1. What to do depends entirely on how much of a problem the pain and paresthesia (tingling, burning etc.) is. It is perfectly normal for the nerve to voice minor discomforts in the rough and tumble of every day life. Most people have hit their "funny bone" at the elbow and experienced pain and paresthesias from trauma to the ulnar nerve at the elbow. This is a usual and customary experience that means that the nerve is working well. This kind of discomfort is not evidence of anything wrong. If the pain wakes you up at night or is constant, then professional medical advice should be sought.


2. Conservative Treatment means treatment other than surgery. The most simple treatment is surgery to give more space to the carpal tunnel, however there are a number of things that are worthwhile to try first in the hopes that they will solve the problem.

a) Pregnancy is often associated with swelling in many tissues of the body. Pregnancy ends, and so does the swelling in the median nerve and usually within a few months after delivery, the wrist pain is a thing of the past.

b) Splints for Rest: One of the most fundamental treatments for any ill is rest. Putting the wrist at rest in a removable velcro strapped on splint will in many cases resolve the pain and paresthesias. The splints are best worn day and night. Often a person sleeps with the wrists flexed which put pressure on the median nerve. The splint helps to prevent this.

c) Hot and Cold Water anti-inflammatory treatments are often useful to reduce the swelling and inflammation in the median nerve. These treatments are best performed with two basins of water into which the hand and wrist is alternately immersed, in the hot water first, then into the cold. Local heat will have the effect of making it feel better while promoting healing and reducing the inflammation.
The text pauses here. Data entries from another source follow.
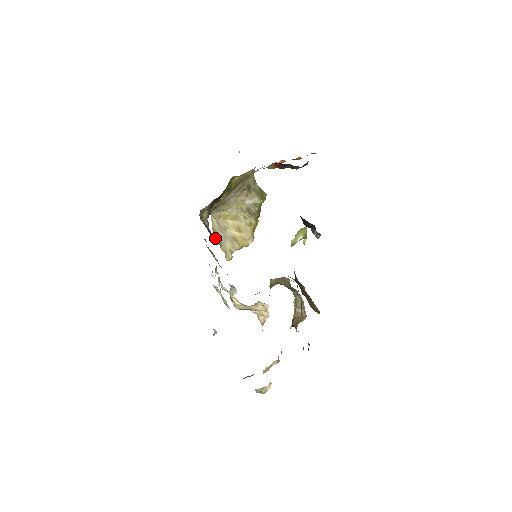
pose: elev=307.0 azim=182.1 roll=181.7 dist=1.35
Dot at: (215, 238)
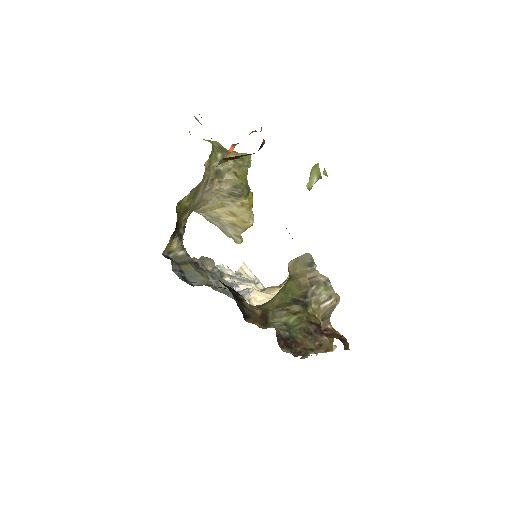
Dot at: occluded
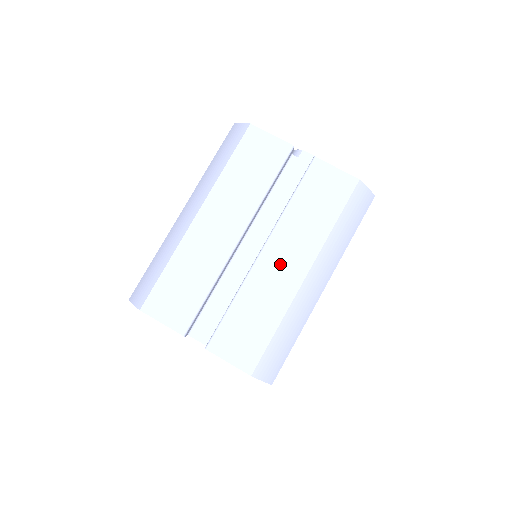
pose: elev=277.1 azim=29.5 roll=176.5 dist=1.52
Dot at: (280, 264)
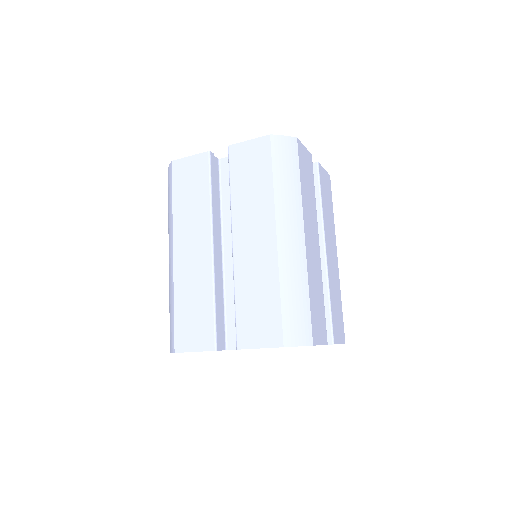
Dot at: (251, 243)
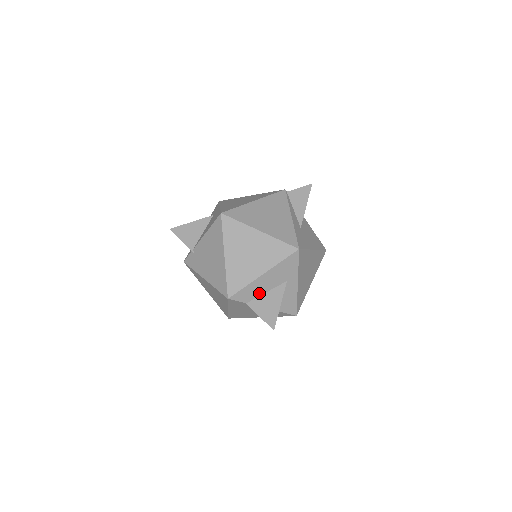
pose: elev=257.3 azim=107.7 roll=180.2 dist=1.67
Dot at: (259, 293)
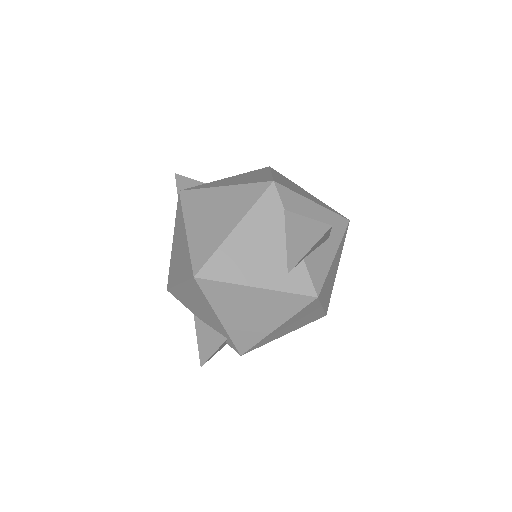
Dot at: occluded
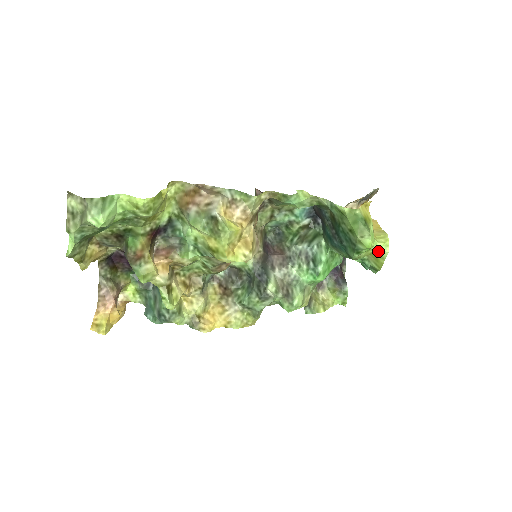
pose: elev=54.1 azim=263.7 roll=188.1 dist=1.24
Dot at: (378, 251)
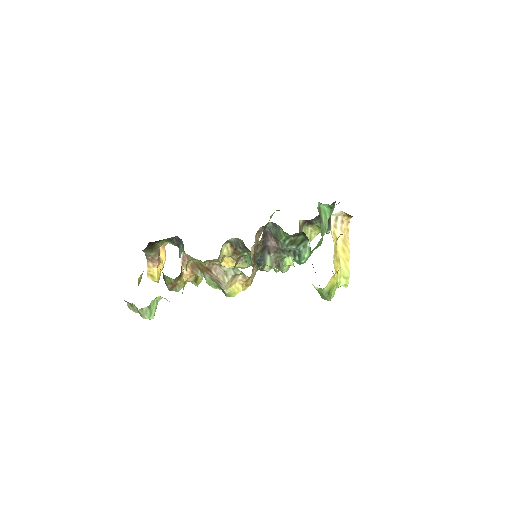
Dot at: (340, 285)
Alternate hot and cold applied locally will increase the blood flow to the part and have the effect of "washing out" the collection of pain chemicals while bringing in the needed repair substances. Heat will ease the pain and help reduce swelling allowing for more normal local blood flow. The best time sequence is about 3 to 1 (e.g. 3 min. hot and 1/2 min. cold). Use a thermometer to measure the heat of the hot water. Start the hot water about 100F (37.7C) and increase the temperature by adding more hot water (without burning yourself) to a maximum temperature of 110F (43C). Add ice to the cold water to keep it cold and end the treatment with cold (at least three hots and three colds). If you have diabetes, peripheral neuritis, or other disease that makes your body part insensitive to temperature consult your professional medical providers before attempting to use hot and cold on yourself.

d) Vitamin B complex: There is some published evidence that taking B complex vitamins by mouth have helped to relieve the pain and paresthesias of carpal tunnel syndrome. We know that B vitamins are used in nerve metabolism. If the patient has a relative deficiency of B vitamins, supplying this lack may improve nerve function and cure the carpal tunnel syndrome.
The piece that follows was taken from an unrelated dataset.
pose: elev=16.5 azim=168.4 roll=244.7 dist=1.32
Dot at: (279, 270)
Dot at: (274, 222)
e) Removing mechanical causes of median nerve irritation such as repetitive wrist motion or improvement of hand and wrist position at typing e.g. instead of resting the weight of the arm on the wrist during typing, to lift the arms and type with the wrists in the air. Use the posture of a pianist at typing. Persons doing heavy work with vibrating tools such as an air hammer, may need temporary or permanent change in working details or change in occupation.


3. Surgery: While surgery is taken as a last resort, it is a simple, rational approach. The surgery consists in dividing the carpal ligament to give the carpal tunnel more room. The carpal ligament heals again giving the carpal tunnel more space. It is not wise to delay surgery until there is nerve damage. Loss of innervation of muscle and nerve damage may be permanent if too far advanced. There are new arthroscopic forms of surgery being developed for carpal tunnel syndrome. The standard open methods have proved their value. In the future some of the newer methods may become of proved value. Time will tell.